Perbedaan ini juga terlihat dari pandangan mereka tentang independensi bank sentral itu sendiri. Hassett secara terbuka berargumen bahwa Federal Reserve telah menjadi “dipolitisasi” dan bahwa kepemimpinan baru diperlukan agar lebih selaras dengan prioritas presiden. Meskipun baru-baru ini ia mulai menawarkan jaminan tentang pelestarian independensi bank sentral saat menjabat, sikap dasarnya menunjukkan bahwa kebijakan moneter harus lebih banyak melayani tujuan pemerintahan yang berkuasa. Ini sangat cocok dengan pernyataan publik Trump sendiri bahwa ketua Fed berikutnya “harus mendengarkan saya” dan harus mencari masukan presiden sebelum membuat keputusan suku bunga.
Sebaliknya, Warsh mewakili lembaga perbankan sentral tradisional. Meski baru-baru ini menyesuaikan diri agar sejalan dengan agenda pertumbuhan Trump, ia dikenal sebagai seseorang yang menghargai independensi kelembagaan dan sebelumnya mengundurkan diri atas prinsip daripada menerima kebijakan yang ia anggap keliru. Sekretaris Keuangan Scott Bessant dan profesional keuangan lainnya menyadari perbedaan ini—bahwa Warsh dapat dipercaya untuk membuat keputusan yang secara teknis tepat daripada sekadar menandatangani instruksi politik.
Taruhan Lebih Luas: Kepercayaan Pasar dan Kredibilitas Keuangan
Hasil dari pemilihan ini akan bergema jauh di luar Washington. Sistem keuangan internasional bergantung pada kepercayaan bahwa Federal Reserve membuat keputusan berdasarkan data ekonomi dan keahlian kelembagaan daripada tekanan politik. Ketua Fed yang dipandang sebagai bawahan preferensi presiden berisiko merusak status dolar sebagai mata uang cadangan dunia dan dapat mengganggu pasar keuangan global.
Peserta pasar telah menyampaikan preferensi mereka melalui berbagai saluran. Dukungan elit Wall Street terhadap Warsh mencerminkan kekhawatiran bahwa Fed yang dipimpin Hassett mungkin terlalu akomodatif, berpotensi memicu kembali inflasi dan menaikkan suku bunga jangka panjang sebagai kompensasi risiko inflasi. Sebaliknya, operatif politik pemerintahan lebih menyukai Hassett karena ia akan lebih dapat diandalkan dalam memotong suku bunga secara agresif.

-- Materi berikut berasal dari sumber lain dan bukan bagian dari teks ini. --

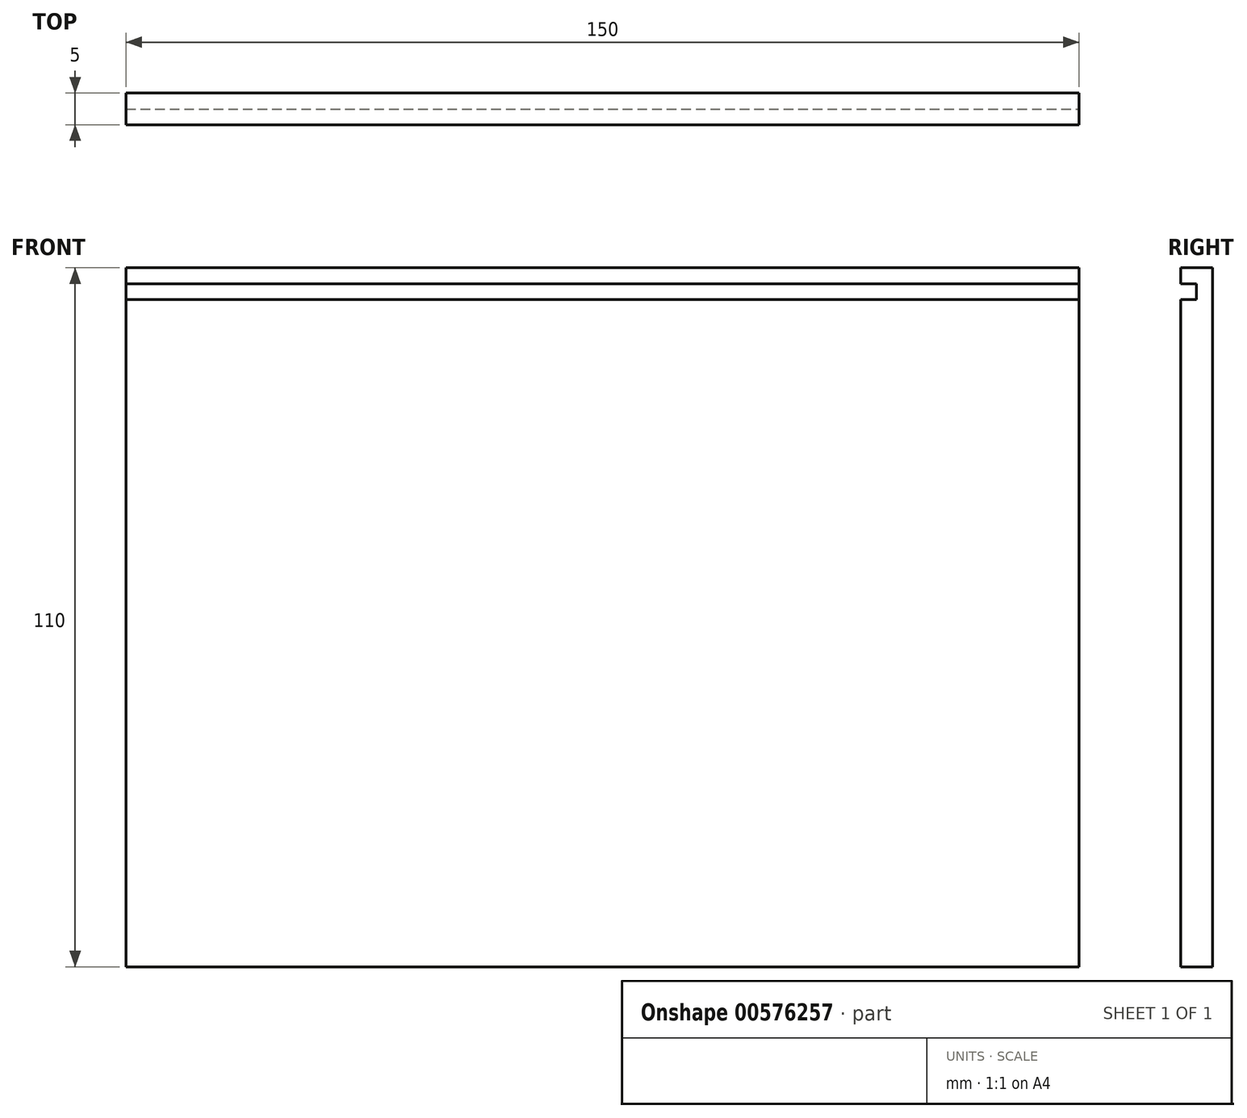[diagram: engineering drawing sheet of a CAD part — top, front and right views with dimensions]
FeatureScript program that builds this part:
annotation { "Feature Type Name" : "Feature", "Feature Type Description" : "" }
export const myFeature = defineFeature(function(context is Context, id is Id, definition is map)
    precondition{}
    {
        {
            var Q0;
            Q0=qCreatedBy(makeId("Front.planeOp"),FACE);
            var sketch = newSketch(context, id + "F0", { "sketchPlane" : qUnion([Q0])});
            skLineSegment(sketch, "E0.bottom", {"start": v(75, -52.5) * mm, "end": v(-75, -52.5) * mm});
            skLineSegment(sketch, "E0.left", {"start": v(75, -52.5) * mm, "end": v(75, 52.5) * mm});
            skLineSegment(sketch, "E0.right", {"start": v(-75, -52.5) * mm, "end": v(-75, 52.5) * mm});
            skPoint(sketch, "E0.middle", {"position": v(0, 0) * mm});
            skLineSegment(sketch, "E1", {"start": v(-75, 52.5) * mm, "end": v(-75, 57.5) * mm});
            skLineSegment(sketch, "E2", {"start": v(-75, 57.5) * mm, "end": v(75, 57.5) * mm});
            skLineSegment(sketch, "E3", {"start": v(75, 57.5) * mm, "end": v(75, 52.5) * mm});
            skSolve(sketch);
        }
        {
            var Q0;
            Q0=qSketchRegion(id+"F0",true);
            extrude(context, id + "F1", {"entities" : qUnion([Q0]), "depth" : 5 * mm, "offsetDistance" : 25 * mm});
        }
        {
            var Q0;
            Q0=makeQuery(id+"F1.opExtrude","CAP_FACE",FACE,{"disambiguationData":[OSD([sQuery(id+"F0.wireOp",EDGE,"E0.bottom"),sQuery(id+"F0.wireOp",EDGE,"E0.left"),sQuery(id+"F0.wireOp",EDGE,"E0.right"),sQuery(id+"F0.wireOp",EDGE,"E1"),sQuery(id+"F0.wireOp",EDGE,"E2"),sQuery(id+"F0.wireOp",EDGE,"E3")])],"isStart":false});
            var sketch = newSketch(context, id + "F2", { "sketchPlane" : qUnion([Q0])});
            skLineSegment(sketch, "E4", {"start": v(-75, 55) * mm, "end": v(-75, 52.5) * mm});
            skLineSegment(sketch, "E5", {"start": v(-75, 52.5) * mm, "end": v(75, 52.5) * mm});
            skLineSegment(sketch, "E6", {"start": v(-75, 55) * mm, "end": v(75, 55) * mm});
            skSolve(sketch);
        }
        {
            var Q0;
            Q0=makeQuery(id+"F2.imprint","IMPRINT",FACE,{"disambiguationData":[TD([[makeQuery(id+"F2.imprint","IMPRINT",EDGE,{"derivedFrom":sQuery(id+"F2.wireOp",EDGE,"E4")}),-1.0]])]});
            extrude(context, id + "F3", {"entities" : qUnion([Q0]), "operationType" : NewBodyOperationType.REMOVE, "oppositeDirection" : true, "depth" : 2.5 * mm, "offsetDistance" : 25 * mm});
        }
    });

Kemampuan Warsh untuk mempertahankan kredibilitas di kedua dunia—menunjukkan fleksibilitas terhadap agenda pemotongan suku bunga Trump sambil mempertahankan rasa hormat dari profesional pasar keuangan—menjadikannya kandidat yang tangguh. Dukungan publik dan pribadi dari Sekretaris Keuangan Scott Bessant memiliki makna khusus karena Bessant, sebagai pejabat keuangan utama pemerintahan, harus menjaga hubungan dengan pasar modal domestik dan internasional. Dukungannya terhadap Warsh menandakan bahwa pejabat keuangan tertinggi pemerintahan mengakui pentingnya menjaga kredibilitas kelembagaan Fed.
Seperti yang diindikasikan Trump pada bulan Desember bahwa keputusan kemungkinan akan datang pada awal 2026, kedua Kevin ini mewakili masa depan Federal Reserve yang sangat berbeda. Apakah investor Amerika dan global akan melihat ketua Fed berikutnya sebagai penjaga stabilitas harga dan independensi kelembagaan—atau sebagai pihak yang terutama bertanggung jawab untuk mendorong preferensi ekonomi presiden—akan membentuk pasar keuangan dan kebijakan ekonomi selama bertahun-tahun mendatang. Peran Sekretaris Keuangan Scott Bessant dalam proses ini menegaskan bahwa bahkan dalam pemerintahan yang skeptis terhadap institusi tradisional, para profesional keuangan yang serius memahami mengapa reputasi independensi Federal Reserve tetap penting bagi fungsinya.